■ REQUIRED ACTION 1
List the auxiliary members named in the article about the Big Rapids hospital auxiliary.
■ REQUIRED ACTION 2
In the article about the Big Rapids hospital auxiliary, write out the stretch from "Auxiliary members Michele" through "to that date.".

■ DOCUMENT PASSAGE
◇ ◇ ◇

BIG RAPIDS — Deep behind the scenes in Spectrum Big Rapids Hospital, but right out in the open, a dedicated group of people have quietly donated over three-quarters of a million dollars to improve and advance health care services in this area.

The Spectrum Health Big Rapids Auxiliary is a 501(c)3 nonprofit that regularly donates funds to the Spectrum Health Big Rapids and Reed City Hospitals Foundation. The foundation raises money to provide both facilities with needed items from IV rods to audiovisual equipment.

Auxiliary members Michele Christner, Dorothy Letavish, Lolly Nicol and Cathy Woolen are only a few individuals who feel dedicated to the cause.

"For me, the hospital is essential for the community," said Nicol, auxiliary treasurer. "Anything we can do to keep the hospital here is crucial. If something happens, I don't want to have to drive an hour to receive care."

Early records hint the group was established in 1927. However, the historic record is not complete and the group may have been formed prior to that date.

◇ ◇ ◇

■ INFORMATION SUPPLIED

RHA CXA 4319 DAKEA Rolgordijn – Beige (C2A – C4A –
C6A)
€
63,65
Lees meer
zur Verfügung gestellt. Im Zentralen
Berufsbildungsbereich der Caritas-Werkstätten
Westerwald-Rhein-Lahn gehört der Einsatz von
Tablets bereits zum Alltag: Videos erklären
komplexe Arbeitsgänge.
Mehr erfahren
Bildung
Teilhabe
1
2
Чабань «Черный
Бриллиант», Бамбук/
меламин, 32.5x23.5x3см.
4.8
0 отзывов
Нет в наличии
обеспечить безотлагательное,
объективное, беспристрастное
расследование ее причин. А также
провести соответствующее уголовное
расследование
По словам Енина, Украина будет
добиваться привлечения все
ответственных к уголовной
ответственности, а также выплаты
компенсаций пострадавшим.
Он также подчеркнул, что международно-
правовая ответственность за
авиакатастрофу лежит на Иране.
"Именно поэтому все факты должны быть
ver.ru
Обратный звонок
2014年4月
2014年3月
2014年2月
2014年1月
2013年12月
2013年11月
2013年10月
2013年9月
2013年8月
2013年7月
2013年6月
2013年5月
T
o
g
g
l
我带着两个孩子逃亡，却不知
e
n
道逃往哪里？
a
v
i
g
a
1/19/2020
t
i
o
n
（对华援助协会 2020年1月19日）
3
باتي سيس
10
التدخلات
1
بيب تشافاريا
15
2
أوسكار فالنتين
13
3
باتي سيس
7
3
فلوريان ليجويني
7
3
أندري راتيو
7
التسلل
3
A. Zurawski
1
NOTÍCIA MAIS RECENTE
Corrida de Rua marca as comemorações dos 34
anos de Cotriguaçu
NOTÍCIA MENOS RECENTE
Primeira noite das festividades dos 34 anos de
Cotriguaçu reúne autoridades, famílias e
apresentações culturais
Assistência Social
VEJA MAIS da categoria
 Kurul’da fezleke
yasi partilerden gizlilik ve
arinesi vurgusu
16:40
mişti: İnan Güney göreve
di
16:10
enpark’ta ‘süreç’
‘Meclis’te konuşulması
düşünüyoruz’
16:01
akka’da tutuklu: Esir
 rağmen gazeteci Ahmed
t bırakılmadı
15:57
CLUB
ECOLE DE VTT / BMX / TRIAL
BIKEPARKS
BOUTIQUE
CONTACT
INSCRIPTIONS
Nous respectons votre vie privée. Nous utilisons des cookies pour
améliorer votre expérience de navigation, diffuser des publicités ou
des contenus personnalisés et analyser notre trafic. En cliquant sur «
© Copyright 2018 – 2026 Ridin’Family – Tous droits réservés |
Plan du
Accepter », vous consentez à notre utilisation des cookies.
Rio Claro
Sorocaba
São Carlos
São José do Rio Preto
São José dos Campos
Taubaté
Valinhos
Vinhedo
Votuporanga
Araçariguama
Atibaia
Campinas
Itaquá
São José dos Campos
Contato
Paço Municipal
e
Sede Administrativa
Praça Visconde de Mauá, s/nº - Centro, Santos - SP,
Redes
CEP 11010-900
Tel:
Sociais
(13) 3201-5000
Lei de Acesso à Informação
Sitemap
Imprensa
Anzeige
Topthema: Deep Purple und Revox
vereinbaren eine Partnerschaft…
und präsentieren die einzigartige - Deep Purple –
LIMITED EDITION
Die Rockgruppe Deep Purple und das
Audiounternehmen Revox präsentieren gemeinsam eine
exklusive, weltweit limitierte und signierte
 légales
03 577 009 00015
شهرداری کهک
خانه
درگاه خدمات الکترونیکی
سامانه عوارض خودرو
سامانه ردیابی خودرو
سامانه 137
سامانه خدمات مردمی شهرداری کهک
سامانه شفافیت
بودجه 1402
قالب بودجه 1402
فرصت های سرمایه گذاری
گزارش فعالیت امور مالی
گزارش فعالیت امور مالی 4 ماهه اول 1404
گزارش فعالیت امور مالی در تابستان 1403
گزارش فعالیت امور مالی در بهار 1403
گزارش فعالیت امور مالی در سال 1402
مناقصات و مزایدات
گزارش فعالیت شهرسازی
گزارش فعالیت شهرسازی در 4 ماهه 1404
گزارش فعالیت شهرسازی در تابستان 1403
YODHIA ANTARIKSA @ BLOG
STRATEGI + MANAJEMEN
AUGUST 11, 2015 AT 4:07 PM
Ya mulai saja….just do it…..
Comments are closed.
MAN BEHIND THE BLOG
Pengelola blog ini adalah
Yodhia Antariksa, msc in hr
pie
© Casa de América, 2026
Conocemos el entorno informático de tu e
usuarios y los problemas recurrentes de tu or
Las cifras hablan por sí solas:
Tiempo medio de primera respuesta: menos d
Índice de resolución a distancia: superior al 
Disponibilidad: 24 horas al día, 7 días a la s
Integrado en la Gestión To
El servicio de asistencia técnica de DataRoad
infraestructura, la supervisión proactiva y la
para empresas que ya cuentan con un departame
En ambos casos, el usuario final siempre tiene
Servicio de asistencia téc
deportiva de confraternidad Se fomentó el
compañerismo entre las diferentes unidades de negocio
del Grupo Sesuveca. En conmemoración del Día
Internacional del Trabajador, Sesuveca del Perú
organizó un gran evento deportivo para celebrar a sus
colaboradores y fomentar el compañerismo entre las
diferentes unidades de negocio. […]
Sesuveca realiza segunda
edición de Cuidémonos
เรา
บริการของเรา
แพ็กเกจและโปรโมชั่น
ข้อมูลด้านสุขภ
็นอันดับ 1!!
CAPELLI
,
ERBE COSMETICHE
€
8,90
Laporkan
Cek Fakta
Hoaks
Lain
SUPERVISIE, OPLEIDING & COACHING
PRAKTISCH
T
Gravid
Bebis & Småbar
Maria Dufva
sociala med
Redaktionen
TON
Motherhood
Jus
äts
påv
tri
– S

◇ ◇ ◇

■ EXPECTED ANSWER 1
Michele Christner, Dorothy Letavish, Lolly Nicol, Cathy Woolen

■ EXPECTED ANSWER 2
Auxiliary members Michele Christner, Dorothy Letavish, Lolly Nicol and Cathy Woolen are only a few individuals who feel dedicated to the cause.

"For me, the hospital is essential for the community," said Nicol, auxiliary treasurer. "Anything we can do to keep the hospital here is crucial. If something happens, I don't want to have to drive an hour to receive care."

Early records hint the group was established in 1927. However, the historic record is not complete and the group may have been formed prior to that date.